The 39mm filter thread is the size Leica has used for decades, so it drops straight into a system most M shooters already have, step-up rings included for ND or a polarizer. Useful, because this is a lens you take traveling and shoot all day without thinking about it. Documentary and street in good light, landscape stopped down, the kind of family photos you want to still look crisp in ten years. It is not a portrait specialist. A flat-drawing f/2.5 fifty will not melt a background the way a fast Sonnar does, and that is a deliberate trade.
Speed is the honest weakness. At f/2.5 you give up roughly a stop and a half to the f/1.4 fifties and more than two stops to the f/1.1 Nokton, so indoor and dusk work gets tight quickly. You also lose the shallow-depth look people pay for in fast glass. When the light drops, meter wide open and watch your shutter floor. On Zone Light Meter you read for f/2.5 directly and see exactly when you are about to fall below a hand-holdable speed, which on a lens this slow arrives sooner indoors than you expect.
Against its rivals it wins on size and price, not glamour.

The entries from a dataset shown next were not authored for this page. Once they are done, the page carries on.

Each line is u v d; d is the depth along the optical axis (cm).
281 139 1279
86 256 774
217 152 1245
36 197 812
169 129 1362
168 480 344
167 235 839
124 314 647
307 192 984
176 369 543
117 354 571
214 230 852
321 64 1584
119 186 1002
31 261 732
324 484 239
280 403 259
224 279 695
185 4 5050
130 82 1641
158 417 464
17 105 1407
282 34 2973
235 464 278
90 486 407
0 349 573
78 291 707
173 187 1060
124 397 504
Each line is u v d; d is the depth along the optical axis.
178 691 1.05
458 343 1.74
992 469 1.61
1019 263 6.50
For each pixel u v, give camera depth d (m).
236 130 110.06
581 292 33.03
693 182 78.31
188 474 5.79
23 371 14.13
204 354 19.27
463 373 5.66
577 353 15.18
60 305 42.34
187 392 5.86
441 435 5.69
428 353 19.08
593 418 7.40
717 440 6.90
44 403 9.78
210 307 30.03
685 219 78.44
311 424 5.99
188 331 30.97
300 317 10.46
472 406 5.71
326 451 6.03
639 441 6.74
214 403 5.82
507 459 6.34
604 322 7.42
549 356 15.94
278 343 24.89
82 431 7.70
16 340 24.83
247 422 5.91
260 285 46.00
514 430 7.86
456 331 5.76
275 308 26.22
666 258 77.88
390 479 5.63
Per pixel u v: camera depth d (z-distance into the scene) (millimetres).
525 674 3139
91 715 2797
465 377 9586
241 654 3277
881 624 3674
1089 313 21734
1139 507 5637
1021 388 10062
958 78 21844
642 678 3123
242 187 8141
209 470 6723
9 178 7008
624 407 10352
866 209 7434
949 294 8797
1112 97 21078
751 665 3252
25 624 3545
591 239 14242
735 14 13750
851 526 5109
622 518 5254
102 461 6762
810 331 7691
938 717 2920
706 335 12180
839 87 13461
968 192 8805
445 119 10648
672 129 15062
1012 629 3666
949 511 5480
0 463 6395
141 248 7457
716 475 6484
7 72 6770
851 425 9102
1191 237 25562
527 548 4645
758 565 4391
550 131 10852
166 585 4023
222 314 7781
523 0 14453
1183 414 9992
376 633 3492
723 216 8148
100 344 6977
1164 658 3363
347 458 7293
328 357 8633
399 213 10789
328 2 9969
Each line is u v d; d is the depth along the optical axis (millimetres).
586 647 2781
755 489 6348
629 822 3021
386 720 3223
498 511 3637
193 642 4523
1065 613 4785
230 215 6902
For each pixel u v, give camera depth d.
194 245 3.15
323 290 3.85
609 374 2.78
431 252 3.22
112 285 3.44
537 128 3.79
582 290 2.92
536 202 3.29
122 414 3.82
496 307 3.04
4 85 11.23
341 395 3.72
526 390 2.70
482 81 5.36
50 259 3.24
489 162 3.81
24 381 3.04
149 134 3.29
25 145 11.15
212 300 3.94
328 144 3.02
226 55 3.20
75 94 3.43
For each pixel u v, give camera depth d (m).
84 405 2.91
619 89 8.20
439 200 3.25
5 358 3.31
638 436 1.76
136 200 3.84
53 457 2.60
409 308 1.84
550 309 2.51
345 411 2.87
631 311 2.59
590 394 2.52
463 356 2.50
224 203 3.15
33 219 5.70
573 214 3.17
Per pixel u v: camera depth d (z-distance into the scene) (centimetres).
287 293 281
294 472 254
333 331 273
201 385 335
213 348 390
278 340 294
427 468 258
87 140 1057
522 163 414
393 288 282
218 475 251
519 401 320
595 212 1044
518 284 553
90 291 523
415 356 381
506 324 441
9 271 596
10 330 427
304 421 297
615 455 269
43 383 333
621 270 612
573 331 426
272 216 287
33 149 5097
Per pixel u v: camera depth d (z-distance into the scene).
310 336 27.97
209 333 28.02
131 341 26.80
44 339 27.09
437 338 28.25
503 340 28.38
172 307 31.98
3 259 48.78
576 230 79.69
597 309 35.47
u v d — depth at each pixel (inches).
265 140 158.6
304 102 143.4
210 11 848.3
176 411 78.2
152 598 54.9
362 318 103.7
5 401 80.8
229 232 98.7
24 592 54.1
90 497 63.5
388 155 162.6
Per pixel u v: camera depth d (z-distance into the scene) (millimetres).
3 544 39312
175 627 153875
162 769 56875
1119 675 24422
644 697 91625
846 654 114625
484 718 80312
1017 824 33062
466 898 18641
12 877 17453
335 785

The Zeiss ZM Planar 50mm f/2 is sharper wide open and costs more. The various f/1.4 Noktons are faster and bigger. The Color-Skopar undercuts both and stays the smallest of the group. People buy it because it is cheap for an M lens, sharp enough that nobody can fault the files, and small enough to forget. It dates to the early 2000s and has since been succeeded in the catalog by a newer compact fifty, but plenty of these are still out there doing exactly what they were bought to do.
How the app handles this lens
- Metering: Max aperture f/2.5. Meter wide open in dim light, then the app holds the reading while you stop down to your taking aperture.
- Shutter: The shutter is in the body (focal plane), so flash sync tops out at the camera's X-sync speed. The app's exposure pairs respect whatever speed you set.
- Filters: Takes 39mm filters. Dial an ND or polariser factor into the app and the metered exposure shifts to match.